If it's already grinding it would be best to replace the unit with a new/rebuilt one. It's not too hard to do if you have decent mechanical skills. It is possible to clean and repack the existing CV joint, but you would still be taking the chance on if it got damaged or not. You may want to clean the joint really good (while it's still in the car) and see if you can tell if there is any visual damage. IMO it is best just to swap it out. That way there is less worry of being stranded or tearing up more if it goes out. Good luck!


----------



## azkicker0027 (May 31, 2002)

remanufactured units are not as bad anyway. i've replaced both shafts on my other car for a lot less than getting a completely new one, and yes, the risk factor. if it was only leaking, i'd do the repair kit, but since it's making noises, replace it.


----------



## lshadoff (Nov 26, 2002)

urmysl00t2 said:


> i noticed a grinding noise a while ago and i thought it was my brakes, i took it to a shop and he told me it was my CV joint... there was grease and all sorts of dirt around that area, and the boot, was ripped nearly in 2 how difficult would it be to replace that part?


You must remove the axle to replace the CV joint. It requires removing the wheel bearing lock nut (large breaker bar or air tools required), the strut lower mounting bolts, to remove the outer end of the driveshaft. You might need a puller to separate the driveshaft from the steering knuckle. 

The driver side drive shaft is held in with a circlip which makes it difficult to withdraw. If you have a manual transmission you can use a crow bar to lever it out. With a manual trans, you may have to remove the passenger side driveshaft so that you can put a drift through the trans and hit it. 

The passenger side drive shaft is levered out with a screwdriver. 

You should replace the seals when installing the drive shaft. 

Replacing the drive shaft in the trans can be tricky aligning the circlip. Apply heavy grease around the circlip to keep it in place while inserting the driveshaft in the trans. 

The wheels need to be realigned when you're done. 

Lew


----------



## Tavel (Aug 21, 2004)

i have a hint: CV joints and axels cost about the same, so make it an easier job and *replace the whole axel*. it's much easier than replacing the cv joint because there is actually fewer steps. plus the cv joints will be packed and sealed from the factory, which means the boot may last longer.

you'll need about 2 quarts of tranny oil/atf because some will leak out when you remove the axel.

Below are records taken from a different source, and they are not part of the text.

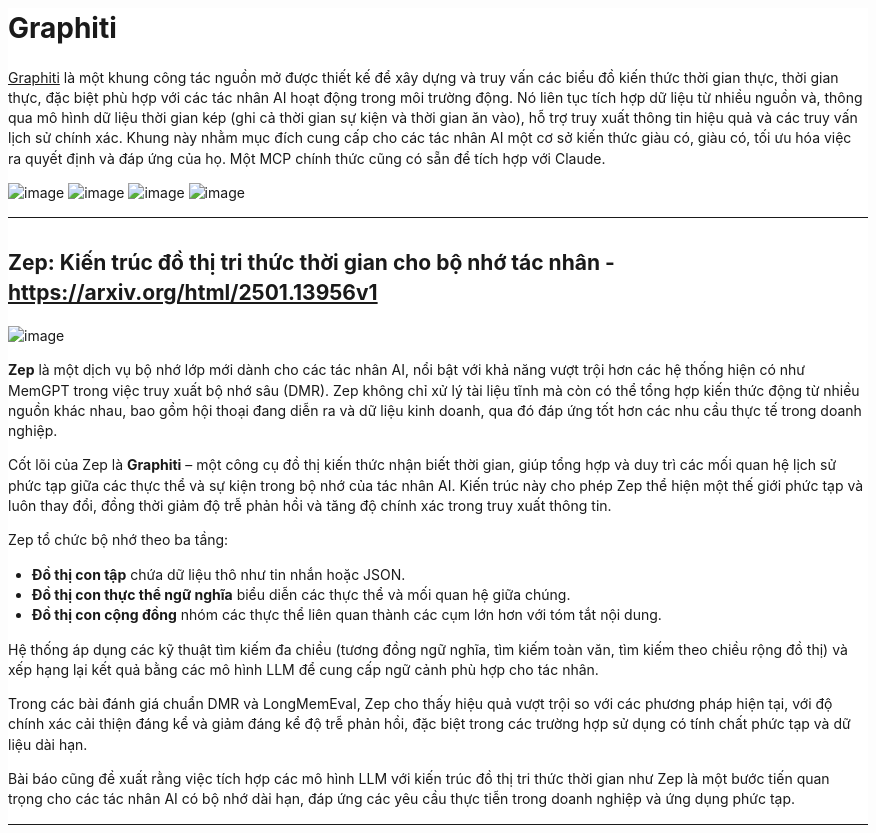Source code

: # Graphiti
[Graphiti](https://github.com/getzep/graphiti) là một khung công tác nguồn mở được thiết kế để xây dựng và truy vấn các biểu đồ kiến thức thời gian thực, thời gian thực, đặc biệt phù hợp với các tác nhân AI hoạt động trong môi trường động. Nó liên tục tích hợp dữ liệu từ nhiều nguồn và, thông qua mô hình dữ liệu thời gian kép (ghi cả thời gian sự kiện và thời gian ăn vào), hỗ trợ truy xuất thông tin hiệu quả và các truy vấn lịch sử chính xác. Khung này nhằm mục đích cung cấp cho các tác nhân AI một cơ sở kiến thức giàu có, giàu có, tối ưu hóa việc ra quyết định và đáp ứng của họ. Một MCP chính thức cũng có sẵn để tích hợp với Claude.

<img width="1335" height="355" alt="image" src="https://github.com/user-attachments/assets/c70f4fc2-4fb8-4674-81a4-cf88ea3f8483" />


<img width="1397" height="581" alt="image" src="https://github.com/user-attachments/assets/c57baec6-6054-42cf-946c-57d987ad2101" />

<img width="1197" height="792" alt="image" src="https://github.com/user-attachments/assets/2e32fa01-74d8-4244-abd9-8a46eaaa7020" />

<img width="320" height="340" alt="image" src="https://github.com/user-attachments/assets/0adc89f0-f954-4199-bfaa-4f573d2496a1" />

---
## Zep: Kiến trúc đồ thị tri thức thời gian cho bộ nhớ tác nhân - https://arxiv.org/html/2501.13956v1
<img width="2852" height="1226" alt="image" src="https://github.com/user-attachments/assets/d6a29c3a-ddb3-4643-be39-862215a73594" />

**Zep** là một dịch vụ bộ nhớ lớp mới dành cho các tác nhân AI, nổi bật với khả năng vượt trội hơn các hệ thống hiện có như MemGPT trong việc truy xuất bộ nhớ sâu (DMR). Zep không chỉ xử lý tài liệu tĩnh mà còn có thể tổng hợp kiến thức động từ nhiều nguồn khác nhau, bao gồm hội thoại đang diễn ra và dữ liệu kinh doanh, qua đó đáp ứng tốt hơn các nhu cầu thực tế trong doanh nghiệp.

Cốt lõi của Zep là **Graphiti** – một công cụ đồ thị kiến thức nhận biết thời gian, giúp tổng hợp và duy trì các mối quan hệ lịch sử phức tạp giữa các thực thể và sự kiện trong bộ nhớ của tác nhân AI. Kiến trúc này cho phép Zep thể hiện một thế giới phức tạp và luôn thay đổi, đồng thời giảm độ trễ phản hồi và tăng độ chính xác trong truy xuất thông tin.

Zep tổ chức bộ nhớ theo ba tầng:

* **Đồ thị con tập** chứa dữ liệu thô như tin nhắn hoặc JSON.
* **Đồ thị con thực thể ngữ nghĩa** biểu diễn các thực thể và mối quan hệ giữa chúng.
* **Đồ thị con cộng đồng** nhóm các thực thể liên quan thành các cụm lớn hơn với tóm tắt nội dung.

Hệ thống áp dụng các kỹ thuật tìm kiếm đa chiều (tương đồng ngữ nghĩa, tìm kiếm toàn văn, tìm kiếm theo chiều rộng đồ thị) và xếp hạng lại kết quả bằng các mô hình LLM để cung cấp ngữ cảnh phù hợp cho tác nhân.

Trong các bài đánh giá chuẩn DMR và LongMemEval, Zep cho thấy hiệu quả vượt trội so với các phương pháp hiện tại, với độ chính xác cải thiện đáng kể và giảm đáng kể độ trễ phản hồi, đặc biệt trong các trường hợp sử dụng có tính chất phức tạp và dữ liệu dài hạn.

Bài báo cũng đề xuất rằng việc tích hợp các mô hình LLM với kiến trúc đồ thị tri thức thời gian như Zep là một bước tiến quan trọng cho các tác nhân AI có bộ nhớ dài hạn, đáp ứng các yêu cầu thực tiễn trong doanh nghiệp và ứng dụng phức tạp.

---
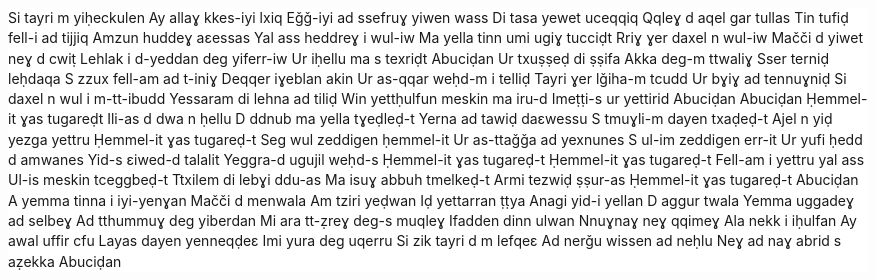 Si tayri m yiḥeckulen
Ay allaɣ kkes-iyi lxiq
Eǧǧ-iyi ad ssefruɣ yiwen wass
Di tasa yewet uceqqiq
Qqleɣ d aqel gar tullas
Tin tufiḍ fell-i ad tijjiq
Amzun huddeɣ aɛessas
Yal ass heddreɣ i wul-iw
Ma yella tinn umi ugiɣ tucciḍt
Rriɣ ɣer daxel n wul-iw
Mačči d yiwet neɣ d cwiṭ
Lehlak i d-yeddan deg yiferr-iw
Ur iḥellu ma s texriḍt Abuciḍan
Ur txuṣṣeḍ di ṣṣifa
Akka deg-m ttwaliɣ
Sser terniḍ leḥdaqa
S zzux fell-am ad t-iniɣ
Deqqer iɣeblan akin
Ur as-qqar weḥd-m i telliḍ
Tayri ɣer lǧiha-m tcudd
Ur bɣiɣ ad tennuɣniḍ
Si daxel n wul i m-tt-ibudd
Yessaram di lehna ad tiliḍ
Win yettḥulfun meskin ma iru-d
Imeṭṭi-s ur yettirid Abuciḍan Abuciḍan
Ḥemmel-it ɣas tugareḍt
Ili-as d dwa n ḥellu
D ddnub ma yella tɣeḍleḍ-t
Yerna ad tawiḍ daɛwessu
S tmuɣli-m dayen txaḍeḍ-t
Ajel n yiḍ yezga yettru
Ḥemmel-it ɣas tugareḍ-t
Seg wul zeddigen ḥemmel-it
Ur as-ttaǧǧa ad yexnunes
S ul-im zeddigen err-it
Ur yufi ḥedd d amwanes
Yid-s ɛiwed-d talalit
Yeggra-d ugujil weḥd-s
Ḥemmel-it ɣas tugareḍ-t
Ḥemmel-it ɣas tugareḍ-t
Fell-am i yettru yal ass
Ul-is meskin tceggbeḍ-t
Ttxilem di lebɣi ddu-as
Ma isuɣ abbuh tmelkeḍ-t
Armi tezwiḍ ṣṣur-as
Ḥemmel-it ɣas tugareḍ-t Abuciḍan
A yemma tinna i iyi-yenɣan
Mačči d menwala
Am tziri yeḍwan
Iḍ yettarran ṭṭya
Anagi yid-i yellan
D aggur twala
Yemma uggadeɣ ad selbeɣ
Ad tthummuɣ deg yiberdan
Mi ara tt-ẓreɣ deg-s muqleɣ
Ifadden dinn ulwan
Nnuɣnaɣ neɣ qqimeɣ
Ala nekk i iḥulfan
Ay awal uffir cfu
Layas dayen yenneqḍeɛ
Imi yura deg uqerru
Si zik tayri d m lefqeɛ
Ad nerǧu wissen ad neḥlu
Neɣ ad naɣ abrid s aẓekka Abuciḍan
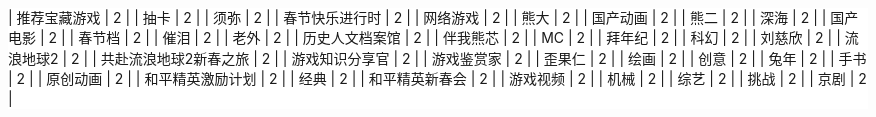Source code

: | 推荐宝藏游戏 | 2 |
| 抽卡 | 2 |
| 须弥 | 2 |
| 春节快乐进行时 | 2 |
| 网络游戏 | 2 |
| 熊大 | 2 |
| 国产动画 | 2 |
| 熊二 | 2 |
| 深海 | 2 |
| 国产电影 | 2 |
| 春节档 | 2 |
| 催泪 | 2 |
| 老外 | 2 |
| 历史人文档案馆 | 2 |
| 伴我熊芯 | 2 |
| MC | 2 |
| 拜年纪 | 2 |
| 科幻 | 2 |
| 刘慈欣 | 2 |
| 流浪地球2 | 2 |
| 共赴流浪地球2新春之旅 | 2 |
| 游戏知识分享官 | 2 |
| 游戏鉴赏家 | 2 |
| 歪果仁 | 2 |
| 绘画 | 2 |
| 创意 | 2 |
| 兔年 | 2 |
| 手书 | 2 |
| 原创动画 | 2 |
| 和平精英激励计划 | 2 |
| 经典 | 2 |
| 和平精英新春会 | 2 |
| 游戏视频 | 2 |
| 机械 | 2 |
| 综艺 | 2 |
| 挑战 | 2 |
| 京剧 | 2 |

and you'll definitly need a very big breaker bar to remove the axel nut, i guestimated that mine was put on with about 180 ft/lbs of force...but my guess is that the previous owner did that when he replaced the tranny. i had a 2 ft breaker bar with an additional 4 ft length of pipe...so i had a 4 ft breaker bar.


----------



## scooterbob (Jun 16, 2004)

Tavel said:


> i have a hint: CV joints and axels cost about the same, so make it an easier job and *replace the whole axel*. it's much easier than replacing the cv joint because there is actually fewer steps. plus the cv joints will be packed and sealed from the factory, which means the boot may last longer.
> 
> you'll need about 2 quarts of tranny oil/atf because some will leak out when you remove the axel.
> 
> and you'll definitly need a very big breaker bar to remove the axel nut, i guestimated that mine was put on with about 180 ft/lbs of force...but my guess is that the previous owner did that when he replaced the tranny. i had a 2 ft breaker bar with an additional 4 ft length of pipe...so i had a 4 ft breaker bar.


I agree totally. I did loose a bit of oil when the shaft was out. Good idea to have that on hand before you start. As far as the hub nut, I had to use an electrical impact/socket to get it loose. Just save yourself the hassle and get the whole unit. One thing I had run into when I did both of mine is that the passenger side was hard to come by. I ended up having a shop rebuild the original with oversized bearings for about the same price as a rebuild unit. Good luck regardless of what you decide. :cheers:


----------